=== Input for this task ===
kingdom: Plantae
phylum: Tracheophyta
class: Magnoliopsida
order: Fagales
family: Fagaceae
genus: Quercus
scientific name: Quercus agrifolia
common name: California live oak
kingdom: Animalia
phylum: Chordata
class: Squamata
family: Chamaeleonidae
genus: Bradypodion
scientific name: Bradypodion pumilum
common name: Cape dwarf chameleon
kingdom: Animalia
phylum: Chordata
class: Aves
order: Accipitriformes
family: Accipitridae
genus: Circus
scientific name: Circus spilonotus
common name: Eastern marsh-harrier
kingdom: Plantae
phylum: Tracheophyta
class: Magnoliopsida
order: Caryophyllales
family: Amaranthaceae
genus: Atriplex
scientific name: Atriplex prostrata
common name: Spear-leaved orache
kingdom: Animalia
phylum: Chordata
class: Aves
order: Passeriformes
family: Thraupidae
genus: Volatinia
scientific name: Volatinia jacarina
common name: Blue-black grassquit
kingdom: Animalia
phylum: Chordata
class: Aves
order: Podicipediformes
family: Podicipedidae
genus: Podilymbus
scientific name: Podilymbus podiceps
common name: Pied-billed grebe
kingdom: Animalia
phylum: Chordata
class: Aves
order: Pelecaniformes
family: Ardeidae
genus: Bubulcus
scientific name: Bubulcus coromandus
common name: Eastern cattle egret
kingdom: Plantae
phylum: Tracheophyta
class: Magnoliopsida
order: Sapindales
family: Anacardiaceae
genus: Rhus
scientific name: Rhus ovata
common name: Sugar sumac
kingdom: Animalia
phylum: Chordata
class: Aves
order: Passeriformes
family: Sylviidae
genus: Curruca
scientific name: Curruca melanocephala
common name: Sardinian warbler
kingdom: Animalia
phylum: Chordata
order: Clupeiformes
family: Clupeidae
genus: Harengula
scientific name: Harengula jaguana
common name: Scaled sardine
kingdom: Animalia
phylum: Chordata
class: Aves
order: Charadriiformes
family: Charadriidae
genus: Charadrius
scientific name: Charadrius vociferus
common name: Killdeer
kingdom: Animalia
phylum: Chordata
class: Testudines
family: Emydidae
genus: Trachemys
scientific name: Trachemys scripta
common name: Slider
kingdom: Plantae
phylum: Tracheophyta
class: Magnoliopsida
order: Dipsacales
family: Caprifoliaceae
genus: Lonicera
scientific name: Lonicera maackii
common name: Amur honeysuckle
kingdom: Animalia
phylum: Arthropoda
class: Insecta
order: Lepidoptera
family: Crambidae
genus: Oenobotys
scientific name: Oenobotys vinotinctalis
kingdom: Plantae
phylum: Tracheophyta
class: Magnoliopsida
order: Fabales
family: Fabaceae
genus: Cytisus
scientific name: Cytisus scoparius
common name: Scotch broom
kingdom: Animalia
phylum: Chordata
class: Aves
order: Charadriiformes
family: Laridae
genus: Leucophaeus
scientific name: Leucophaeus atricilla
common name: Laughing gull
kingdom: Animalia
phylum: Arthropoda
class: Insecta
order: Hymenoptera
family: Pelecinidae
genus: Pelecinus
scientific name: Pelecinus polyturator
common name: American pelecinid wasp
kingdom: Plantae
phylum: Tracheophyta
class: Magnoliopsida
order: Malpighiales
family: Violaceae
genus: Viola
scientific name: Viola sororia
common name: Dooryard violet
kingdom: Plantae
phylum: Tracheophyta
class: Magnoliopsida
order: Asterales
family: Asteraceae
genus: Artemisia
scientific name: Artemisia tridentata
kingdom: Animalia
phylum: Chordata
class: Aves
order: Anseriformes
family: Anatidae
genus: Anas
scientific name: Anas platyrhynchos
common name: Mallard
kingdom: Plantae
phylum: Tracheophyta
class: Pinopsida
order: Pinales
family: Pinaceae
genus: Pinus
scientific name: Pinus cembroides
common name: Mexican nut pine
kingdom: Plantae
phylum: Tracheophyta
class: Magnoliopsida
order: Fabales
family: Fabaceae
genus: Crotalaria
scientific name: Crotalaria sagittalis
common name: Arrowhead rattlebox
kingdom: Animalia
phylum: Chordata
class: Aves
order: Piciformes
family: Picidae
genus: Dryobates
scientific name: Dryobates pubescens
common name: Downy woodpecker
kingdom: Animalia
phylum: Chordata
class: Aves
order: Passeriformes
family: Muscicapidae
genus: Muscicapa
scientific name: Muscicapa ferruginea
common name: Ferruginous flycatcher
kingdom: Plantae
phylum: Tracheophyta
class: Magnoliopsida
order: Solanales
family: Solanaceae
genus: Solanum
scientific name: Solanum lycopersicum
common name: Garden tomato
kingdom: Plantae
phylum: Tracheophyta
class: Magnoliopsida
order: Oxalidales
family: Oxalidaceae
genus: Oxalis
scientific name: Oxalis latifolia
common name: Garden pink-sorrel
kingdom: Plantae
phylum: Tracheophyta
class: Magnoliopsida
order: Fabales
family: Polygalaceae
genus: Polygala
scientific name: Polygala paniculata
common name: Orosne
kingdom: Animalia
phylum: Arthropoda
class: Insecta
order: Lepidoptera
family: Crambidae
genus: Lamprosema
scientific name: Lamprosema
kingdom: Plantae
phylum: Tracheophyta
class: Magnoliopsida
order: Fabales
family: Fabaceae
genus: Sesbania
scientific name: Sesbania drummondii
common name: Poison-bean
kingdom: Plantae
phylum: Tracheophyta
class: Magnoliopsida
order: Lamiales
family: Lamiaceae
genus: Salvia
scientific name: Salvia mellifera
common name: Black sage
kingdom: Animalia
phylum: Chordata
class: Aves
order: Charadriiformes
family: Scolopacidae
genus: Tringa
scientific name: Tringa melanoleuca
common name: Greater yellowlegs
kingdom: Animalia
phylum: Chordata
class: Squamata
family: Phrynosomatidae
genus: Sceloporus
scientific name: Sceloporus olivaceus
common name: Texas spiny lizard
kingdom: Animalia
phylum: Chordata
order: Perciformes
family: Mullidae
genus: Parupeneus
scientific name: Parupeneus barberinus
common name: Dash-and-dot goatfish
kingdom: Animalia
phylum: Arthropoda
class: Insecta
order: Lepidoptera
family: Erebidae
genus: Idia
===
Could you reproduce every line of the entries above, word for word and in the same order?

kingdom: Plantae
phylum: Tracheophyta
class: Magnoliopsida
order: Fagales
family: Fagaceae
genus: Quercus
scientific name: Quercus agrifolia
common name: California live oak
kingdom: Animalia
phylum: Chordata
class: Squamata
family: Chamaeleonidae
genus: Bradypodion
scientific name: Bradypodion pumilum
common name: Cape dwarf chameleon
kingdom: Animalia
phylum: Chordata
class: Aves
order: Accipitriformes
family: Accipitridae
genus: Circus
scientific name: Circus spilonotus
common name: Eastern marsh-harrier
kingdom: Plantae
phylum: Tracheophyta
class: Magnoliopsida
order: Caryophyllales
family: Amaranthaceae
genus: Atriplex
scientific name: Atriplex prostrata
common name: Spear-leaved orache
kingdom: Animalia
phylum: Chordata
class: Aves
order: Passeriformes
family: Thraupidae
genus: Volatinia
scientific name: Volatinia jacarina
common name: Blue-black grassquit
kingdom: Animalia
phylum: Chordata
class: Aves
order: Podicipediformes
family: Podicipedidae
genus: Podilymbus
scientific name: Podilymbus podiceps
common name: Pied-billed grebe
kingdom: Animalia
phylum: Chordata
class: Aves
order: Pelecaniformes
family: Ardeidae
genus: Bubulcus
scientific name: Bubulcus coromandus
common name: Eastern cattle egret
kingdom: Plantae
phylum: Tracheophyta
class: Magnoliopsida
order: Sapindales
family: Anacardiaceae
genus: Rhus
scientific name: Rhus ovata
common name: Sugar sumac
kingdom: Animalia
phylum: Chordata
class: Aves
order: Passeriformes
family: Sylviidae
genus: Curruca
scientific name: Curruca melanocephala
common name: Sardinian warbler
kingdom: Animalia
phylum: Chordata
order: Clupeiformes
family: Clupeidae
genus: Harengula
scientific name: Harengula jaguana
common name: Scaled sardine
kingdom: Animalia
phylum: Chordata
class: Aves
order: Charadriiformes
family: Charadriidae
genus: Charadrius
scientific name: Charadrius vociferus
common name: Killdeer
kingdom: Animalia
phylum: Chordata
class: Testudines
family: Emydidae
genus: Trachemys
scientific name: Trachemys scripta
common name: Slider
kingdom: Plantae
phylum: Tracheophyta
class: Magnoliopsida
order: Dipsacales
family: Caprifoliaceae
genus: Lonicera
scientific name: Lonicera maackii
common name: Amur honeysuckle
kingdom: Animalia
phylum: Arthropoda
class: Insecta
order: Lepidoptera
family: Crambidae
genus: Oenobotys
scientific name: Oenobotys vinotinctalis
kingdom: Plantae
phylum: Tracheophyta
class: Magnoliopsida
order: Fabales
family: Fabaceae
genus: Cytisus
scientific name: Cytisus scoparius
common name: Scotch broom
kingdom: Animalia
phylum: Chordata
class: Aves
order: Charadriiformes
family: Laridae
genus: Leucophaeus
scientific name: Leucophaeus atricilla
common name: Laughing gull
kingdom: Animalia
phylum: Arthropoda
class: Insecta
order: Hymenoptera
family: Pelecinidae
genus: Pelecinus
scientific name: Pelecinus polyturator
common name: American pelecinid wasp
kingdom: Plantae
phylum: Tracheophyta
class: Magnoliopsida
order: Malpighiales
family: Violaceae
genus: Viola
scientific name: Viola sororia
common name: Dooryard violet
kingdom: Plantae
phylum: Tracheophyta
class: Magnoliopsida
order: Asterales
family: Asteraceae
genus: Artemisia
scientific name: Artemisia tridentata
kingdom: Animalia
phylum: Chordata
class: Aves
order: Anseriformes
family: Anatidae
genus: Anas
scientific name: Anas platyrhynchos
common name: Mallard
kingdom: Plantae
phylum: Tracheophyta
class: Pinopsida
order: Pinales
family: Pinaceae
genus: Pinus
scientific name: Pinus cembroides
common name: Mexican nut pine
kingdom: Plantae
phylum: Tracheophyta
class: Magnoliopsida
order: Fabales
family: Fabaceae
genus: Crotalaria
scientific name: Crotalaria sagittalis
common name: Arrowhead rattlebox
kingdom: Animalia
phylum: Chordata
class: Aves
order: Piciformes
family: Picidae
genus: Dryobates
scientific name: Dryobates pubescens
common name: Downy woodpecker
kingdom: Animalia
phylum: Chordata
class: Aves
order: Passeriformes
family: Muscicapidae
genus: Muscicapa
scientific name: Muscicapa ferruginea
common name: Ferruginous flycatcher
kingdom: Plantae
phylum: Tracheophyta
class: Magnoliopsida
order: Solanales
family: Solanaceae
genus: Solanum
scientific name: Solanum lycopersicum
common name: Garden tomato
kingdom: Plantae
phylum: Tracheophyta
class: Magnoliopsida
order: Oxalidales
family: Oxalidaceae
genus: Oxalis
scientific name: Oxalis latifolia
common name: Garden pink-sorrel
kingdom: Plantae
phylum: Tracheophyta
class: Magnoliopsida
order: Fabales
family: Polygalaceae
genus: Polygala
scientific name: Polygala paniculata
common name: Orosne
kingdom: Animalia
phylum: Arthropoda
class: Insecta
order: Lepidoptera
family: Crambidae
genus: Lamprosema
scientific name: Lamprosema
kingdom: Plantae
phylum: Tracheophyta
class: Magnoliopsida
order: Fabales
family: Fabaceae
genus: Sesbania
scientific name: Sesbania drummondii
common name: Poison-bean
kingdom: Plantae
phylum: Tracheophyta
class: Magnoliopsida
order: Lamiales
family: Lamiaceae
genus: Salvia
scientific name: Salvia mellifera
common name: Black sage
kingdom: Animalia
phylum: Chordata
class: Aves
order: Charadriiformes
family: Scolopacidae
genus: Tringa
scientific name: Tringa melanoleuca
common name: Greater yellowlegs
kingdom: Animalia
phylum: Chordata
class: Squamata
family: Phrynosomatidae
genus: Sceloporus
scientific name: Sceloporus olivaceus
common name: Texas spiny lizard
kingdom: Animalia
phylum: Chordata
order: Perciformes
family: Mullidae
genus: Parupeneus
scientific name: Parupeneus barberinus
common name: Dash-and-dot goatfish
kingdom: Animalia
phylum: Arthropoda
class: Insecta
order: Lepidoptera
family: Erebidae
genus: Idia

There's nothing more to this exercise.